Marc went on to say that his working relationship with SOULFLY simply "ran its course. Honestly, I think I stayed too long," he said. "I probably should have quit — I wanted to quit about five [or] six years ago. That's when things, in my opinion, just started to go downhill. There's a lot of things that are just obvious, again, if you watch the live show that I'm not even nitpicking about — the fans are talking about. If you go to any message board, the fans always talk about the same things about the live show. I think five or six years ago, I really probably should have split. But I felt bad, and I felt I had some loyalty to everybody and I didn't wanna leave everybody hanging. Obviously, I had a major part in the riffing in the live show and on the records. But, thankfully, everything went down the way it did. COVID opened my eyes to a lot of things, and I'm in a way better place now."

Last month, Max told Metal Kaoz that Marc has been spewing out "lies and bullshit" in some of his recent interviews regarding his departure from SOULFLY. "All these accusations — it hurts," he said. "It hurts to hear. After everything that we did for him, which was a lot — we put him on all the records and always took really good care of him, always really, really gave good treatment to him. To hear him backstabbing us like that, it's just not nice. He's obviously trying to get fans to be against me and make him the victim… It just sucks to hear all that. It definitely hurts me when I hear all these accusations that I know are lies and bullshit; it's all fabricated by his crazy mind. I don't know. It's a strange situation."

He added: "I don't want to turn this into an ugly thing. I don't wanna talk bad about him; I really don't. Of course I don't like those accusations, and it's bullshit, but he has the right to say whatever. But I think we treated him really good through all those years. We put him on the map pretty much. When he joined the band, not many people knew him. Just a little bit of gratitude would have been nice. Because even on 'Max Trax' [Cavalera's twice-weekly Internet video series in which he discusses the inspiration for many of the songs spanning his nearly 40-year music career], when I mentioned that I fired him, I thanked him for the 18 years of SOULFLY, and I said good luck on his projects. I'm not bitter. I don't wanna be a bitter guy."

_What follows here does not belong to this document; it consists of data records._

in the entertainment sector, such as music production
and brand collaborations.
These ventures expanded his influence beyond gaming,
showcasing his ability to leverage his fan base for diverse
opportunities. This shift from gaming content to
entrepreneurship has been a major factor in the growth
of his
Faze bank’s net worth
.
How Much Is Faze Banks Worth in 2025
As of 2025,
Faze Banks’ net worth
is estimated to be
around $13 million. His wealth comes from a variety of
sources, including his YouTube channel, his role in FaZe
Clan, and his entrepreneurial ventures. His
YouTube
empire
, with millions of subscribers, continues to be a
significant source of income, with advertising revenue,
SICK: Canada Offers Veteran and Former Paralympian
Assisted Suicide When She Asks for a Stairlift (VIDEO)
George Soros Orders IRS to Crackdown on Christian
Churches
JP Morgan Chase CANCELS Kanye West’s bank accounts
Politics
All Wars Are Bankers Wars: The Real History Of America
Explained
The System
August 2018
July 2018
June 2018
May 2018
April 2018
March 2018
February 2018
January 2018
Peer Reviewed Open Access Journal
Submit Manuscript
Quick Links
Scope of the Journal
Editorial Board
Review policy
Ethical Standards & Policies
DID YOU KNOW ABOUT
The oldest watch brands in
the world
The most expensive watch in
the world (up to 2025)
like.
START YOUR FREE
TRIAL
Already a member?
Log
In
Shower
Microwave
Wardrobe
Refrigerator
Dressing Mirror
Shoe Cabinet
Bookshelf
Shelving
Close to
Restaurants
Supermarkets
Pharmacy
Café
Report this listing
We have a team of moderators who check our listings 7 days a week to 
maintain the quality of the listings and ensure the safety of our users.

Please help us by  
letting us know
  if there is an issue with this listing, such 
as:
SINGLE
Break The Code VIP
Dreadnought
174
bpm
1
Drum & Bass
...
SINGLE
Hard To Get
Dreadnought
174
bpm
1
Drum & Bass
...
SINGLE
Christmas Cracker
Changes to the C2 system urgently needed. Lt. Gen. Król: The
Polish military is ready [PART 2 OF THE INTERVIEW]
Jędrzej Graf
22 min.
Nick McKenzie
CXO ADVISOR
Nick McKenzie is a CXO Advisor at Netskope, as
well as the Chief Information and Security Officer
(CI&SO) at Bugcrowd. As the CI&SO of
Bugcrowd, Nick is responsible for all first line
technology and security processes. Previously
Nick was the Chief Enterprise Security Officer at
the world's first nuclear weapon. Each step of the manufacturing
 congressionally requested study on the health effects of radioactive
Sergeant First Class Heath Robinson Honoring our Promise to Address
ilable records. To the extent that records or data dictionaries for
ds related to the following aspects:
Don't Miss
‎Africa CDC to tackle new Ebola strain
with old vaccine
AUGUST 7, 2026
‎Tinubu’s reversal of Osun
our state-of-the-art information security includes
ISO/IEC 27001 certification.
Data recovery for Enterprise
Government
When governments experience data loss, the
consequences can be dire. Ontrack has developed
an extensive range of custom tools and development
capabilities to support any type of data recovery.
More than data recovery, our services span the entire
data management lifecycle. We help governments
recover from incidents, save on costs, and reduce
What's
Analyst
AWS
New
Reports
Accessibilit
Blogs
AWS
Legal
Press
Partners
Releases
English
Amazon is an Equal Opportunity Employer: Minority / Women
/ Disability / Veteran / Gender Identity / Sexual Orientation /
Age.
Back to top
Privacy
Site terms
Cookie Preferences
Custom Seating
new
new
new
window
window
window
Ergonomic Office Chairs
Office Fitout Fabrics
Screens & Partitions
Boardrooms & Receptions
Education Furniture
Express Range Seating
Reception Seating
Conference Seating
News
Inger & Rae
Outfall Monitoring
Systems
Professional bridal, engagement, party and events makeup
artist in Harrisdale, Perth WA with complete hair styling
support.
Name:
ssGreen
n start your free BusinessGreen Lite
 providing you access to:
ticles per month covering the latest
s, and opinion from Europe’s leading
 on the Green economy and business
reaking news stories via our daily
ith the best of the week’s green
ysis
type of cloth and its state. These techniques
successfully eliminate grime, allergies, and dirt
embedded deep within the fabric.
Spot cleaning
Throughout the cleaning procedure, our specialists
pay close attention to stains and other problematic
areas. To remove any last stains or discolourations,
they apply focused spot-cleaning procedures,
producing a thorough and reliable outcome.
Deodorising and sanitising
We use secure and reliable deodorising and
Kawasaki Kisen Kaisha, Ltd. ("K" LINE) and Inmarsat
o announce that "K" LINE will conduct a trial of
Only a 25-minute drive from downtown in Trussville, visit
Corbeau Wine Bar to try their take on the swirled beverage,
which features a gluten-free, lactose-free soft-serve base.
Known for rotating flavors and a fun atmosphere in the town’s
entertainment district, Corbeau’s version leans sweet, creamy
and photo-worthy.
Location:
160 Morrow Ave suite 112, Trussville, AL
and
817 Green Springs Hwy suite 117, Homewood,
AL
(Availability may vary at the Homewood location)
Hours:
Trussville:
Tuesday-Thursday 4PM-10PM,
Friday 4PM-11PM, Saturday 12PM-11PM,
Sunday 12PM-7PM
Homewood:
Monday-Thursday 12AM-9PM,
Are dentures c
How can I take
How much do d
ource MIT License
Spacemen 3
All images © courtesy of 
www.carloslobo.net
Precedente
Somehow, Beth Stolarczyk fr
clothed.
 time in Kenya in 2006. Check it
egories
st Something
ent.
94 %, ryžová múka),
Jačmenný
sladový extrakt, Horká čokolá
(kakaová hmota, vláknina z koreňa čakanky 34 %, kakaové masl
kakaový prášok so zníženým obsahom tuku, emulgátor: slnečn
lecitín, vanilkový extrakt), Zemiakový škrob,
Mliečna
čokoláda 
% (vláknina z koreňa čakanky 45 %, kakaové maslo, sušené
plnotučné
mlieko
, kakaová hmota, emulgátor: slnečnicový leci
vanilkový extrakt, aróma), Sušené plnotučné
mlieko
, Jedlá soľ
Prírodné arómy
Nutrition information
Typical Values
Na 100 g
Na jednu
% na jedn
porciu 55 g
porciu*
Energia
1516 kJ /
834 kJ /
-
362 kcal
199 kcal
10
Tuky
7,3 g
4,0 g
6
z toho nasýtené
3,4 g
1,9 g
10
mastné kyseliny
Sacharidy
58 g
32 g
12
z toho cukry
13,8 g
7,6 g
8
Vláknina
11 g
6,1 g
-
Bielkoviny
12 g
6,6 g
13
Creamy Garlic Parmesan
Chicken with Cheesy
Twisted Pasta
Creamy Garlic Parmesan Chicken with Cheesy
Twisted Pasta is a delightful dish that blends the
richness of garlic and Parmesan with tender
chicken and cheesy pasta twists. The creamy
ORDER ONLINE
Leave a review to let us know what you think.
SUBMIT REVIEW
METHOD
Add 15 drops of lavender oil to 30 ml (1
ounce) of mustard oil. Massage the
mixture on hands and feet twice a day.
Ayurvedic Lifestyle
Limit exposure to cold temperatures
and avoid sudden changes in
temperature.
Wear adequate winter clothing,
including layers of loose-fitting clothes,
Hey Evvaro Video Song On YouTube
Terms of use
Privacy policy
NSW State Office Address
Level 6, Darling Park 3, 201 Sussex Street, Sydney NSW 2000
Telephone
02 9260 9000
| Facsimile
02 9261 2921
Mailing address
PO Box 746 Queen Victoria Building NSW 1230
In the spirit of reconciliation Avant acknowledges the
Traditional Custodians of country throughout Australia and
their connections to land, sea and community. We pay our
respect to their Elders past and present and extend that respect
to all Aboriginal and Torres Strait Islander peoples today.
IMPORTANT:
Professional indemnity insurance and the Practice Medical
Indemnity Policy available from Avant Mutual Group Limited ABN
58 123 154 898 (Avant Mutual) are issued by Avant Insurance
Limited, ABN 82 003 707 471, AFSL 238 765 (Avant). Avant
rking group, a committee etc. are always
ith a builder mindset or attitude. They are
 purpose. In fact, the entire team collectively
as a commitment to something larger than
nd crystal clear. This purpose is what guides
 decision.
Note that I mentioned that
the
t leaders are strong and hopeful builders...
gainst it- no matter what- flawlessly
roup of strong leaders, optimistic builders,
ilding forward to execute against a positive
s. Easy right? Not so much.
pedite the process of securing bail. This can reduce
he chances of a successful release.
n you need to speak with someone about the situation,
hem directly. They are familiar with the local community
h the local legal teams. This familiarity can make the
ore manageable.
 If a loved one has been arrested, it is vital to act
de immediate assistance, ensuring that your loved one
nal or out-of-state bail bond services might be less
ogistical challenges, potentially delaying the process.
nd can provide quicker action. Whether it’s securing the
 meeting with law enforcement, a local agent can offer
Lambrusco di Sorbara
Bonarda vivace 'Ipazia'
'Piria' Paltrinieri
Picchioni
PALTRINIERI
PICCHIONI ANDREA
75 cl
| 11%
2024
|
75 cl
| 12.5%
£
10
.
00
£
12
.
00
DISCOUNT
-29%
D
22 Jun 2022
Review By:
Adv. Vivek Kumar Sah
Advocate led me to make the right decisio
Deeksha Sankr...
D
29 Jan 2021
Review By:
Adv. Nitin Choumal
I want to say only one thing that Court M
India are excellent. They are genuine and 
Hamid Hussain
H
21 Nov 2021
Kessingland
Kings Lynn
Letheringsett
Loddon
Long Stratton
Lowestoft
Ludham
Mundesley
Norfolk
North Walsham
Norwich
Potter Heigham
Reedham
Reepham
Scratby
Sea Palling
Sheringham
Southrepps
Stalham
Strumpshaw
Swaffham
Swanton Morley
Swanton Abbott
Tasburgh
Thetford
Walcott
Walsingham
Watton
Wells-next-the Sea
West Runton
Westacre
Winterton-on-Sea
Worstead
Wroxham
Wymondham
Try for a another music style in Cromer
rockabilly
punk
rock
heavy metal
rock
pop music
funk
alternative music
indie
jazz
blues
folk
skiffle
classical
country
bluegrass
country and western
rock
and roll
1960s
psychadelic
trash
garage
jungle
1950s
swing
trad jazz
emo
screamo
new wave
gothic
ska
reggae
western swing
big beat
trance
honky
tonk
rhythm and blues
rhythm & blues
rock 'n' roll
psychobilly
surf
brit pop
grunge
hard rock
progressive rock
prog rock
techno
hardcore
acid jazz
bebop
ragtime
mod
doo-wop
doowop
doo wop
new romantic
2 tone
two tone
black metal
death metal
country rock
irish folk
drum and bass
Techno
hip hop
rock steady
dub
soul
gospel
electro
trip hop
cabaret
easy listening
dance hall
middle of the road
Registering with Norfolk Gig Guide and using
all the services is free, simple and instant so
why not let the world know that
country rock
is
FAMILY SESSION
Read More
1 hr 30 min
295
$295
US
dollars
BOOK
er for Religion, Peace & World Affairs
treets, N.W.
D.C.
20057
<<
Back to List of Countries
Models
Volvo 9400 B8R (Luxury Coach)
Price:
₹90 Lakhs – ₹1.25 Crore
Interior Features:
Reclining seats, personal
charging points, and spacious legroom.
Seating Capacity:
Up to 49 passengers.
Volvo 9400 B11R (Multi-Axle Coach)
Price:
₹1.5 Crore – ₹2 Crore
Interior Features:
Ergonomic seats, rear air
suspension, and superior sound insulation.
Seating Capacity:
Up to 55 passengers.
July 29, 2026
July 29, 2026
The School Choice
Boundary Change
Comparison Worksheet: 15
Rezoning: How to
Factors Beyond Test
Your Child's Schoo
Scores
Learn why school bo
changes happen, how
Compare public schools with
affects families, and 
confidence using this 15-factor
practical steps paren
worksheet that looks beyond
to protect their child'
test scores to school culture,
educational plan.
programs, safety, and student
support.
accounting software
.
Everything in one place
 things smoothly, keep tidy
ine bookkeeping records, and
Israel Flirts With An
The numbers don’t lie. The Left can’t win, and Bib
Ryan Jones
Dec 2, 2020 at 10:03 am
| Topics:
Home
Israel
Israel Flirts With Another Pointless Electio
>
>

Rizzo joined SOULFLY in 2004, and has since appeared on all of the band's subsequent records, including "Prophecy" (2004), "Dark Ages" (2005), "Conquer" (2008), "Omen" (2010), "Enslaved" (2012), "Savages" (2013), "Archangel" (2015) and "Ritual" (2018). In 2007, Rizzo became a member of CAVALERA CONSPIRACY, the side project of SEPULTURA co-founders, brothers Max and Igor Cavalera, and has performed on all CAVALERA CONSPIRACY releases including "Inflikted", "Blunt Force Trauma", "Pandemonium" and the critically acclaimed 2017 LP "Psychosis".

Rizzo was originally a member of New Jersey Latin metal favorites ILL NIÑO, appearing on their classic 2001 Roadrunner release "Revolution Revolucion" and the 2003 follow-up "Confession".